Morbidity was graded according to Clavien's classification.^14,15 Surgical site infections were defined according to the Center for Disease Control's National Nosocomial Infection Surveillance system.¹⁶

On the basis of the criteria of the International Study Group of Liver Surgery (ISGLS),¹⁷ posthepatectomy liver failure was defined as an impaired ability of the liver to maintain its synthetic, excretory, and detoxifying functions, which we assessed by detecting an increase in the international normalized ratio and concomitant hyperbilirubinemia (according to the normal limits of the local laboratory) on or after postoperative day 5.¹⁸

Statistical analyses

To minimize the influence of potential confounders on selection bias, propensity scores were generated using binary logistic regression. Independent variables entered into the propensity model included preoperative information. One-to-one matching between groups was accomplished using the nearest-neighbor matching method. This matching was performed without replacement and using a caliper width of 0.2 standard deviations of the logit of the estimated propensity score. After propensity score matching (PSM), the two matched groups were handled as unpaired independent groups. Continuous variables were expressed as median ± standard deviation. Continuous variables were compared using Student's t-test and the χ² test. Univariate analyses of categorical variables were compared using the likelihood-ratio test, Fisher's exact test, or Mann-Whitney test, as appropriate. Multivariate analyses were performed by Cox proportional hazards regression. P < .05 was considered significant. All statistical analyses were performed using JMP version 12 (SAS Institute, Inc., Cary, NC).

[Items in a dataset]
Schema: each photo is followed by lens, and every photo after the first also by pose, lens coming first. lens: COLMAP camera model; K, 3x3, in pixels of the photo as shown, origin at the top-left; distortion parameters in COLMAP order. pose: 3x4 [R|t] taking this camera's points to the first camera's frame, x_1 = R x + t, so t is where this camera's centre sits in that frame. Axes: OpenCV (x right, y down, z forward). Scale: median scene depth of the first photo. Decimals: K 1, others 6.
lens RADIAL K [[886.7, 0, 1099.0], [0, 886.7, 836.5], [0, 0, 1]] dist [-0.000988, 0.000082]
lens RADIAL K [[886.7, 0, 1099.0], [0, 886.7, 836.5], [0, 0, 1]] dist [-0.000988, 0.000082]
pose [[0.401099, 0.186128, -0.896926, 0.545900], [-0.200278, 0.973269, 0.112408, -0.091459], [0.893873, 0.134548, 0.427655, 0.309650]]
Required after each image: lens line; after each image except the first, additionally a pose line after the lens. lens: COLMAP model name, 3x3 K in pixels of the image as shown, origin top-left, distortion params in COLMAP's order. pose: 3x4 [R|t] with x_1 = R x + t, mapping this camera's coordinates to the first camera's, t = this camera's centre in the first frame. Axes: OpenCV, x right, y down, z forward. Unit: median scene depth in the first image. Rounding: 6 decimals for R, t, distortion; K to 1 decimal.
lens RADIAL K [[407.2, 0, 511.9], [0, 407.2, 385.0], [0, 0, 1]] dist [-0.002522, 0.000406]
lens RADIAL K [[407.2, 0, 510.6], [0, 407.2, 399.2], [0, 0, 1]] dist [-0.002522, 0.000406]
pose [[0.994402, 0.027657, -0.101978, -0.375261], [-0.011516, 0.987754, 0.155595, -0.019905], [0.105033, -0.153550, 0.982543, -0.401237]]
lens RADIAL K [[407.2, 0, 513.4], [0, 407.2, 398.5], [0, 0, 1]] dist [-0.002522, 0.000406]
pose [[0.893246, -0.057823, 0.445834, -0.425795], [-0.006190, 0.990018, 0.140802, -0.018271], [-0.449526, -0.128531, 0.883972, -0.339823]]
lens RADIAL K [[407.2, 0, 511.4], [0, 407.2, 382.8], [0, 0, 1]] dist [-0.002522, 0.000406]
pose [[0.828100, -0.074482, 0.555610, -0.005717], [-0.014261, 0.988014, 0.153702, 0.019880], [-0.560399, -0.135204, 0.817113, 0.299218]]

WHAT YOU WILL DO —
Say whether each statement agrees with the methods text, answering yes or no and quoting the words that decide it: (a) the one-to-one matching between groups was done with replacement; (b) posthepatectomy liver failure was assessed on or after postoperative day 5; (c) a P value below .01 was required for significance.

SOLUTION FOR THIS PROBLEM —
(a) No: "This matching was performed without replacement"
(b) Yes: "on or after postoperative day 5"
(c) No: "P < .05 was considered significant."